Comune di Avellino, il palazzo degli uffici in piazza del Popolo

L’intervento dell’altra sera segna, in modo inequivocabile, la fine di ogni livello di democrazia nella città, l’annullamento del ruolo degli organismi di rappresentanza, come il consiglio comunale. Non sfugge a nessuno che mentre si coinvolge un grande nome dell’architettura internazionale – stia tranquillo il sindaco Festa: la qualità dell’opera di Massimiliano Fuksas è a noi ben nota, come i problemi che numerosi suoi progetti hanno riscontrato in fase di realizzazione – l’amministrazione comunale ha definito una inedita prassi per andare alla revisione del Puc, spacchettandolo in cinque parti e così contraddicendo l’elementare principio dell’unitarietà della visione urbanistica. Chi ha suggerito il nome di Fuksas ha dimenticato di raccomandare il rispetto di questo elemento o stiamo assistendo a un fuoco d’artificio i cui fumogeni dovranno oscurare altre e ben più prosaiche pratiche spartitorie? Costituirebbe una prova di dignità se tutti i consiglieri di opposizione ma anche di maggioranza ne prendessero atto, e dessero un segnale inequivocabile, forte e chiaro, per uscire dallo stato di marginalità in cui sono ridotti e per dare un alt alla demagogia imperante che sta spingendo la città verso un baratro.
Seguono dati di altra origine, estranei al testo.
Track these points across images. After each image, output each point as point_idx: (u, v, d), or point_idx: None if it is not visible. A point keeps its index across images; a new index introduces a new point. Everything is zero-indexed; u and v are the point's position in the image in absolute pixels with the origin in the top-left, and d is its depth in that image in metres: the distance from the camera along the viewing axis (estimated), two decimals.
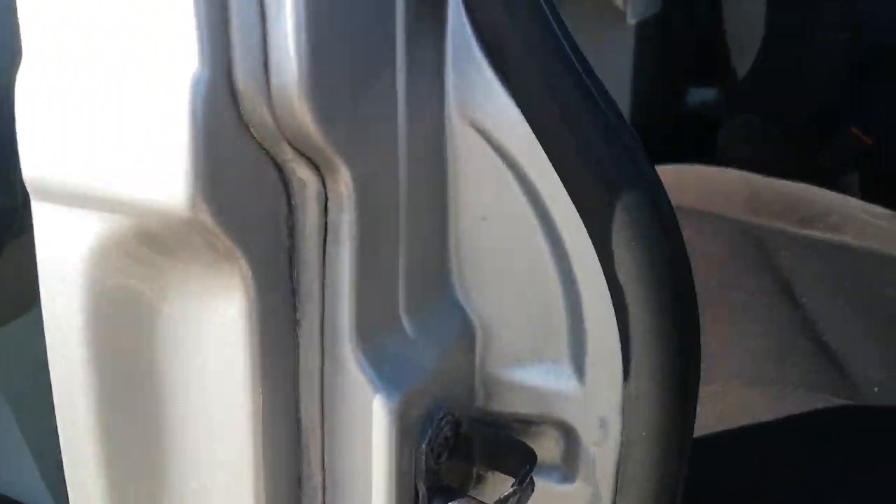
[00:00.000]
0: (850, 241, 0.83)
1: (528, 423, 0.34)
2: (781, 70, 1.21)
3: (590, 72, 0.29)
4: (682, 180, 0.89)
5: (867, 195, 1.31)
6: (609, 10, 1.33)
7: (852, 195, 1.28)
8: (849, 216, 0.88)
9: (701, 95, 2.10)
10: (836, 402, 0.56)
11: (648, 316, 0.28)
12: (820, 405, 0.55)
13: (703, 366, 0.64)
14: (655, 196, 0.29)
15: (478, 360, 0.33)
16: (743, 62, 1.28)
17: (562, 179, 0.28)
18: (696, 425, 0.59)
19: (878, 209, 0.92)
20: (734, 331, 0.65)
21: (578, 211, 0.28)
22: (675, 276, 0.30)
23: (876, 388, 0.60)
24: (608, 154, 0.28)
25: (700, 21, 1.99)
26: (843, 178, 1.29)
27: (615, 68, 1.42)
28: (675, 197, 0.81)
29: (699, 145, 1.62)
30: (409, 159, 0.28)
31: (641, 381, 0.29)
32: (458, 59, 0.29)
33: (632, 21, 1.28)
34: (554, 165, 0.28)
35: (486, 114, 0.29)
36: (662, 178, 0.83)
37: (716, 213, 0.84)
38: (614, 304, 0.29)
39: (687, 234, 0.78)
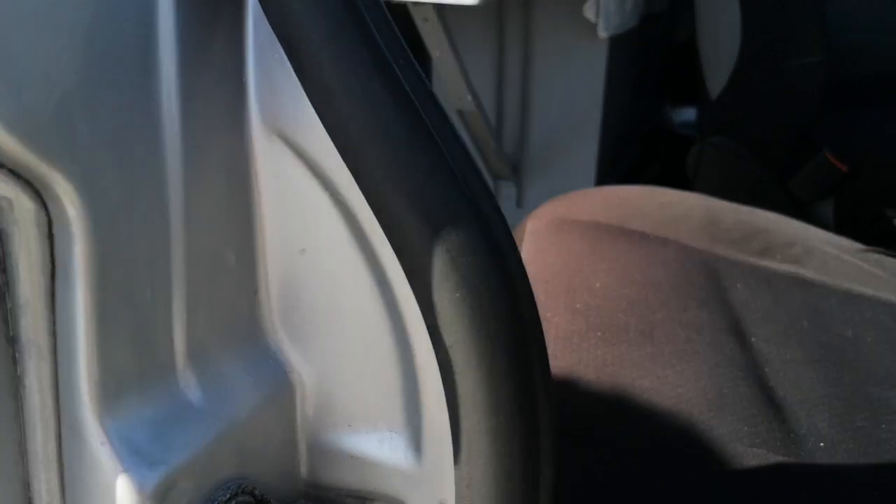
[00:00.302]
0: (811, 274, 0.78)
1: (361, 498, 0.28)
2: (754, 91, 1.16)
3: (420, 86, 0.23)
4: (638, 202, 0.84)
5: (841, 226, 1.26)
6: (582, 24, 1.28)
7: (826, 225, 1.24)
8: (813, 248, 0.82)
9: (683, 115, 2.06)
10: (774, 459, 0.50)
11: (479, 390, 0.22)
12: (753, 463, 0.49)
13: (633, 416, 0.59)
14: (493, 239, 0.23)
15: (300, 423, 0.28)
16: (717, 82, 1.23)
17: (373, 209, 0.22)
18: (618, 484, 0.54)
19: (847, 242, 0.86)
20: (671, 373, 0.59)
21: (395, 250, 0.22)
22: (516, 341, 0.24)
23: (822, 444, 0.55)
24: (430, 184, 0.22)
25: (682, 40, 1.94)
26: (816, 206, 1.24)
27: (587, 81, 1.37)
28: (629, 220, 0.76)
29: (681, 165, 1.57)
30: (186, 174, 0.23)
31: (475, 468, 0.23)
32: (262, 55, 0.23)
33: (603, 35, 1.23)
34: (363, 192, 0.22)
35: (297, 124, 0.23)
36: (618, 199, 0.77)
37: (670, 238, 0.79)
38: (441, 372, 0.23)
39: (638, 260, 0.72)
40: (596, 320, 0.64)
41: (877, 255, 0.82)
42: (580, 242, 0.76)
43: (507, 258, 0.24)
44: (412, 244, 0.22)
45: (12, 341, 0.21)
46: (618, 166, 1.64)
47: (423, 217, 0.22)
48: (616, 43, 1.35)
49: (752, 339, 0.65)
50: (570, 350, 0.61)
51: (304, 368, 0.26)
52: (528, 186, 1.54)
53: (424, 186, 0.22)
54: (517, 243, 0.76)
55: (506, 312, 0.23)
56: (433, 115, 0.23)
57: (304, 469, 0.28)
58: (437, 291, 0.22)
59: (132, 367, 0.22)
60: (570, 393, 0.58)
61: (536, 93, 1.43)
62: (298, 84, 0.23)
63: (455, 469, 0.24)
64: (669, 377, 0.58)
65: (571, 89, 1.39)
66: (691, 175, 1.35)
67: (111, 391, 0.22)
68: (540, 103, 1.44)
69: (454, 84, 1.15)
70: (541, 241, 0.78)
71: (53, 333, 0.21)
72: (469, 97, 1.17)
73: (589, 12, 1.19)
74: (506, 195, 1.57)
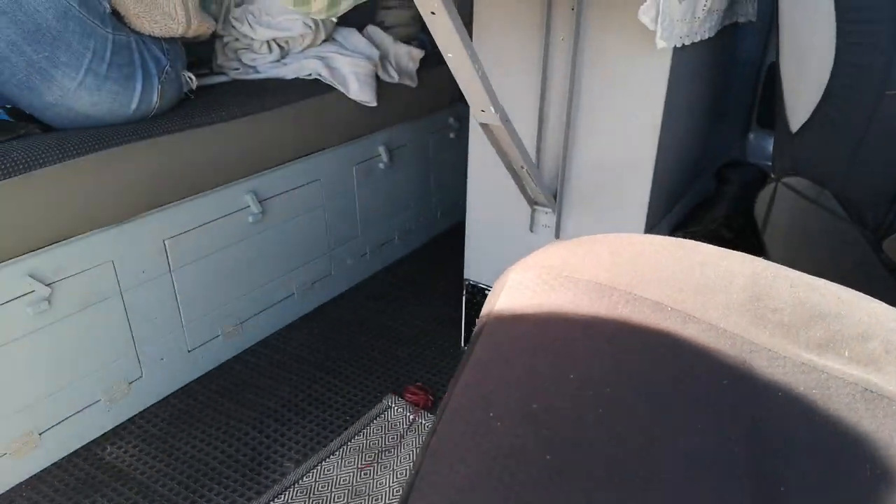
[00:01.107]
0: (891, 385, 0.56)
1: None
2: (845, 126, 0.92)
3: None
4: (660, 260, 0.63)
5: None
6: (640, 30, 1.08)
7: None
8: None
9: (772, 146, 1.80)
10: None
11: None
12: None
13: None
14: None
15: None
16: (800, 112, 1.00)
17: None
18: None
19: None
20: None
21: None
22: None
23: None
24: None
25: (770, 62, 1.69)
26: None
27: (644, 98, 1.16)
28: (642, 284, 0.55)
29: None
30: None
31: None
32: None
33: (661, 45, 1.02)
34: None
35: None
36: (633, 252, 0.57)
37: (694, 315, 0.58)
38: None
39: (641, 343, 0.52)
40: (552, 434, 0.46)
41: None
42: (567, 309, 0.57)
43: None
44: None
45: None
46: (677, 202, 1.42)
47: None
48: (682, 56, 1.14)
49: (782, 488, 0.45)
50: (501, 478, 0.43)
51: None
52: (569, 216, 1.34)
53: None
54: (494, 296, 0.57)
55: None
56: None
57: None
58: None
59: None
60: None
61: (584, 108, 1.23)
62: None
63: None
64: None
65: (625, 107, 1.18)
66: (760, 221, 1.12)
67: None
68: (587, 121, 1.24)
69: (474, 93, 0.98)
70: (519, 299, 0.60)
71: None
72: (492, 109, 1.00)
73: (645, 16, 0.99)
74: (543, 223, 1.38)
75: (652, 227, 1.29)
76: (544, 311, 0.58)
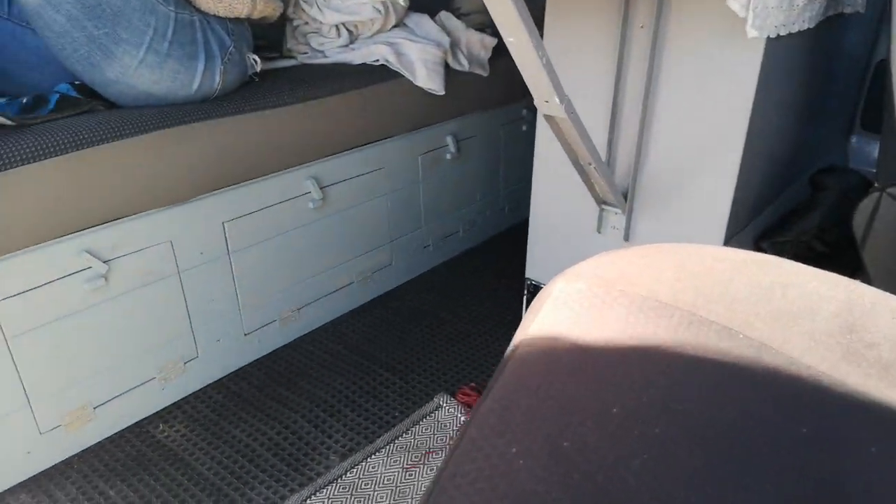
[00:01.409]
0: None
1: None
2: None
3: None
4: (732, 277, 0.54)
5: None
6: (729, 18, 0.98)
7: None
8: None
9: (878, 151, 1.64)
10: None
11: None
12: None
13: None
14: None
15: None
16: None
17: None
18: None
19: None
20: None
21: None
22: None
23: None
24: None
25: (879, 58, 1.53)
26: None
27: (730, 93, 1.06)
28: (708, 304, 0.44)
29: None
30: None
31: None
32: None
33: (753, 34, 0.92)
34: None
35: None
36: (702, 267, 0.48)
37: (771, 346, 0.50)
38: None
39: (701, 377, 0.43)
40: (583, 479, 0.38)
41: None
42: (617, 329, 0.50)
43: None
44: None
45: None
46: (765, 208, 1.30)
47: None
48: (776, 48, 1.02)
49: None
50: None
51: None
52: (641, 218, 1.25)
53: None
54: (537, 308, 0.50)
55: None
56: None
57: None
58: None
59: None
60: None
61: (662, 102, 1.13)
62: None
63: None
64: None
65: (710, 103, 1.08)
66: (859, 234, 1.00)
67: None
68: (666, 116, 1.14)
69: (537, 82, 0.90)
70: (564, 313, 0.53)
71: None
72: (556, 100, 0.92)
73: (735, 2, 0.89)
74: (612, 224, 1.29)
75: (733, 235, 1.18)
76: (591, 330, 0.50)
L’antica Dogana di Avellino nel suo splendore

Sarebbe opportuno pure che venisse ribadito come il compito a cui è chiamato Massimiliano Fuksas non va a collocarsi in un deserto, da riempire con una strabiliante invenzione, ma in un luogo carico di storia, di vita, di simboli, di tracce palpitanti, anche se degradate: un ambiente urbano nella quale la traccia della mano di Cosimo Fanzago, la vera grande archistar, è ancora vivo. Se Fuksas saprà accettare la sfida, a partire dal restauro del monumento, a cui va ridato l’integrale antico splendore, e in un dialogo permanente con chi vive e opera in quel luogo anche per stabilire il destino e la funzione del corpo retrostante, nel rispetto rigoroso delle previsioni urbanistiche, allora l’integrazione tra storia e modernità potrà considerarsi una sfida possibile. In caso contrario si potrebbe preannunciare, per la città, un salasso economico per un’opera che distruggerebbe in modo definitivo quel luogo. La questione della democrazia torna allora ad essere la questione centrale. Mai come oggi è necessario un alto livello di vigilanza e di partecipazione, contro populismi accattoni e per impedire che il degrado democratico e civile della città diventi irreversibile.